You Have Ventured Below The Fold. You Fool. You Sorry, Sorry Fool.
"The Supreme Court ruled that federal civil rights law forbids discrimination against gay and transgender Americans. It's especially great because the one thing Trump could say he had delivered to his extremist base was the Supreme Court, and now even the Supreme Court is bucking him. So this was a thrilling and momentous ruling, and comes just days after the administration announced it was rolling back Obama-era civil rights protections for transgender Americans in health care. Because anytime Trump has an opportunity to be an asshole, he takes it."
—Seth Meyers
"Hope you have a ball on your birthday. You already have both of mine. Woof Woof!"
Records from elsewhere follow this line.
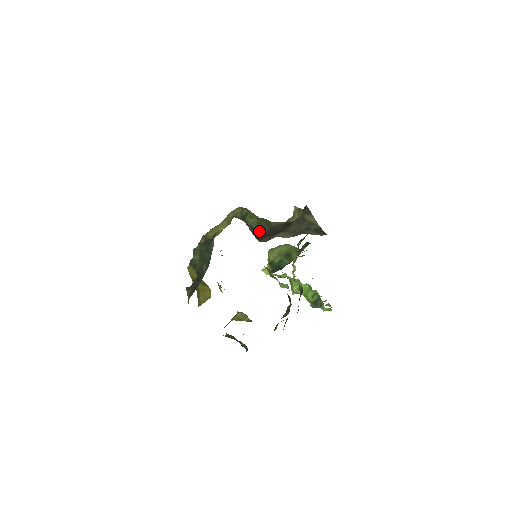
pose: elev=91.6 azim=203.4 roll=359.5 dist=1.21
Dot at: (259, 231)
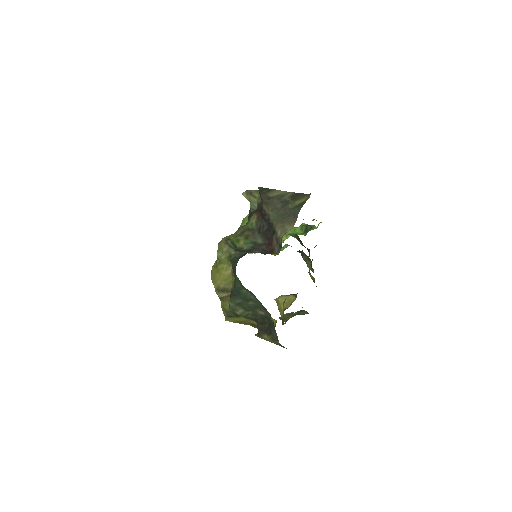
Dot at: (259, 244)
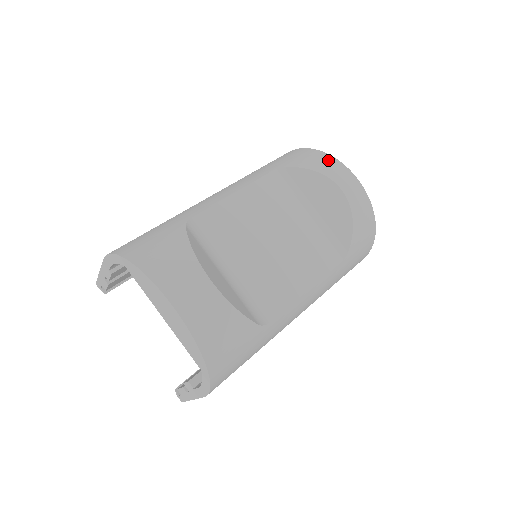
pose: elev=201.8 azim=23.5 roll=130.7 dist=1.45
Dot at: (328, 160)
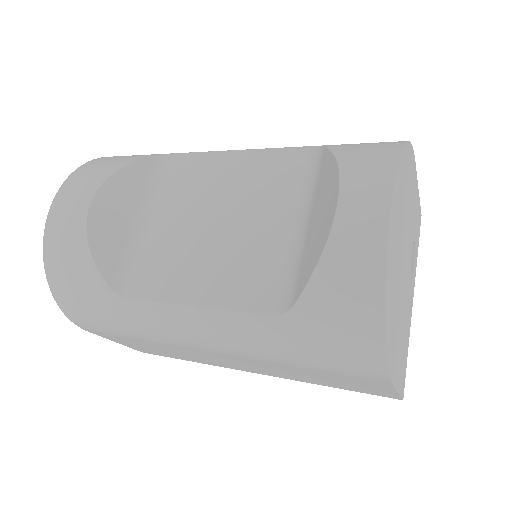
Dot at: (382, 156)
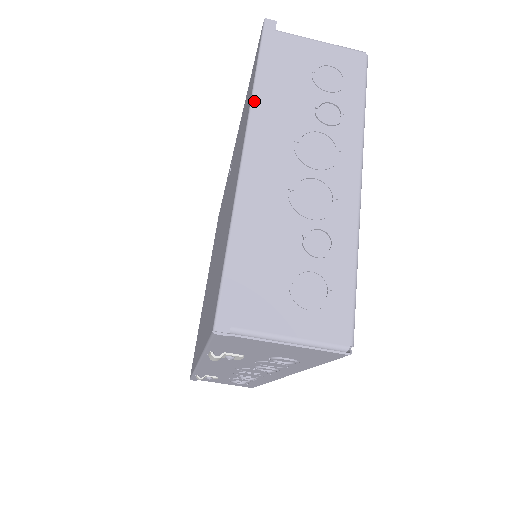
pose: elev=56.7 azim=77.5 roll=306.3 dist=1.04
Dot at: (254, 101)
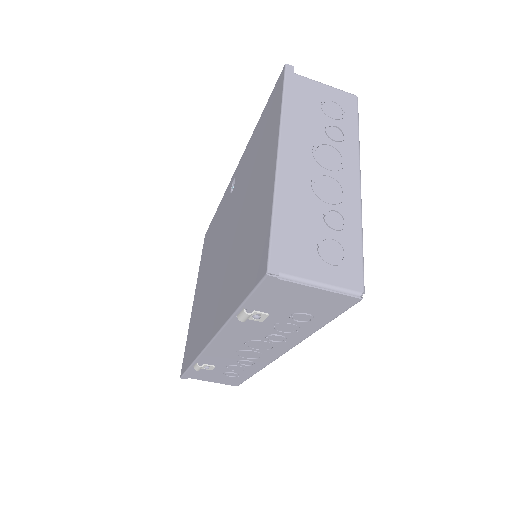
Dot at: (283, 118)
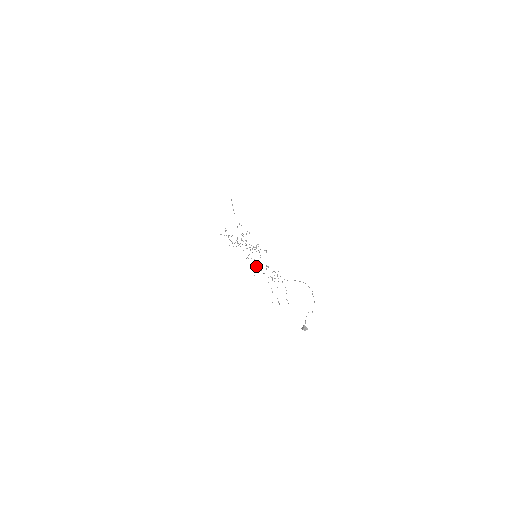
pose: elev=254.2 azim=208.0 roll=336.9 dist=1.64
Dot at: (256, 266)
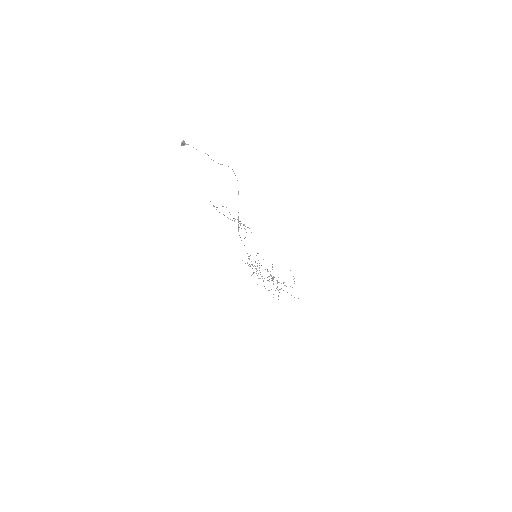
Dot at: (248, 256)
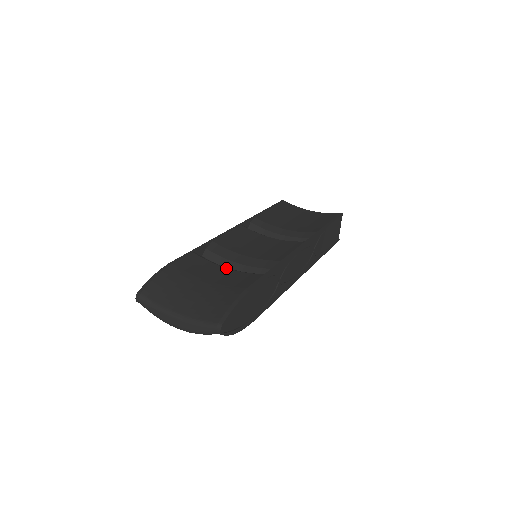
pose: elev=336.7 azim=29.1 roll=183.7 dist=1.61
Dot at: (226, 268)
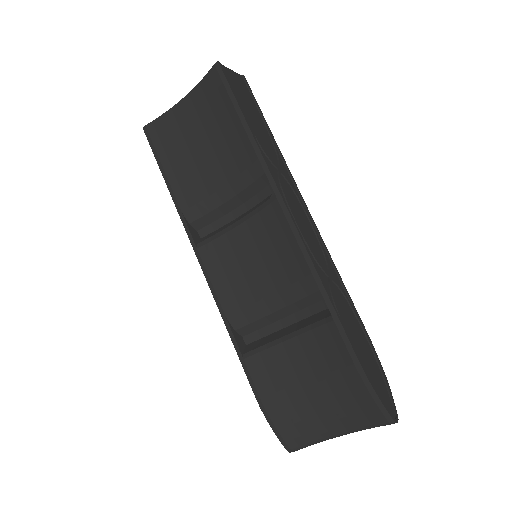
Dot at: (289, 341)
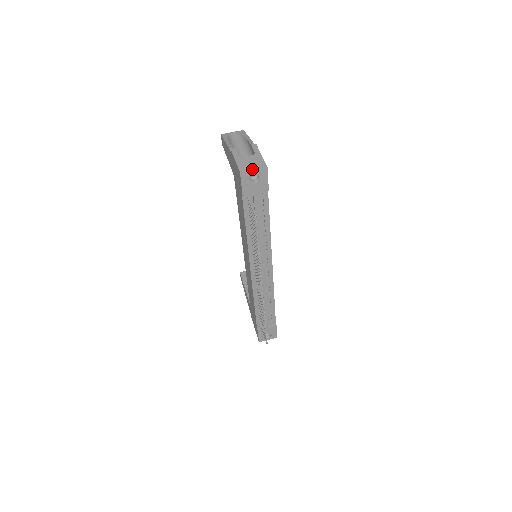
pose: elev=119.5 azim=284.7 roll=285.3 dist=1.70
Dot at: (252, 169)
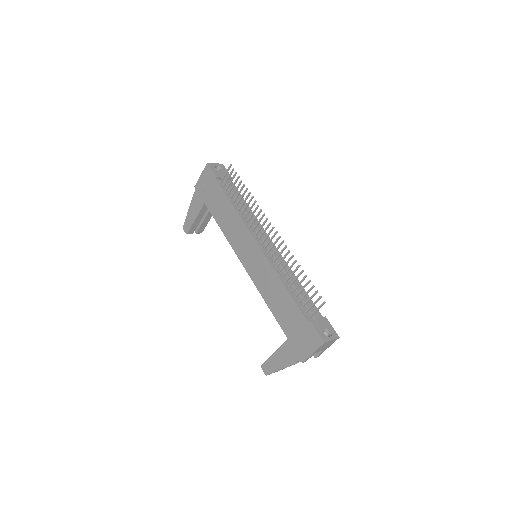
Dot at: (214, 164)
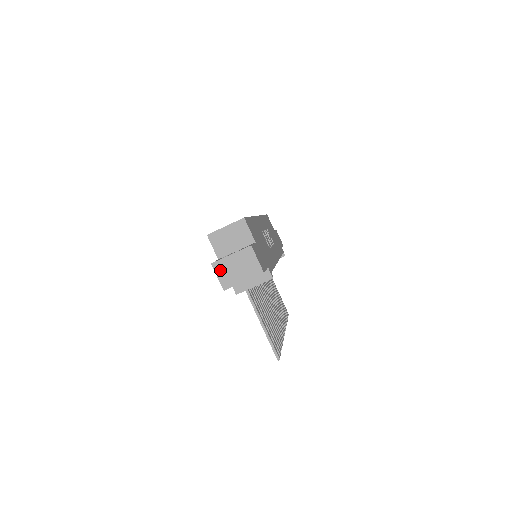
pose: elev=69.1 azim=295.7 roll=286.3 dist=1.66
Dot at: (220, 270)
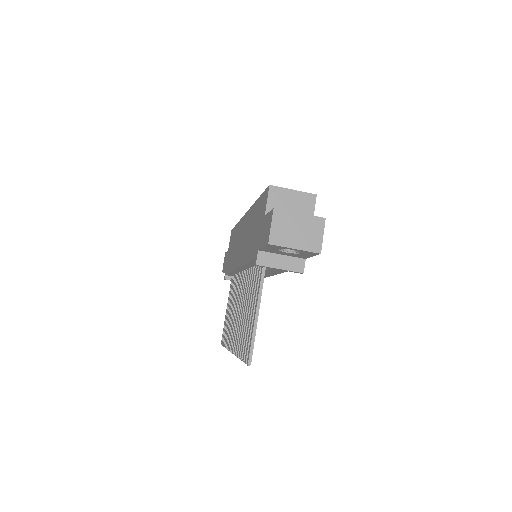
Dot at: (279, 220)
—Mike Pence birthday card to President Trump, who turned 74 Sunday, via Jimmy Kimmel Live
"The coronavirus is on the rise in almost twenty states and experts are worried about a second wave. In spite of that, President Trump went on Twitter to brag: ‘Without testing, we would be showing almost no cases.’ And if we got rid of breathalyzers we could end drunk driving."
—Jimmy Fallon
”Technically, he’s right. If you don’t test anybody then you don’t have any cases. Just like if black people stopped recording the cops, we’d have zero cases of police brutality.”
—Trevor Noah
"Remember when Trump was pushing hydroxychloroquine as the coronavirus miracle drug? The FDA officially this week withdrew their support for it and now the government is stuck with 66 million useless doses. So I guess we know what the Trumps will be giving trick-or-treaters for Halloween for the next 30 years."
—Jimmy Kimmel
And now, our feature presentation...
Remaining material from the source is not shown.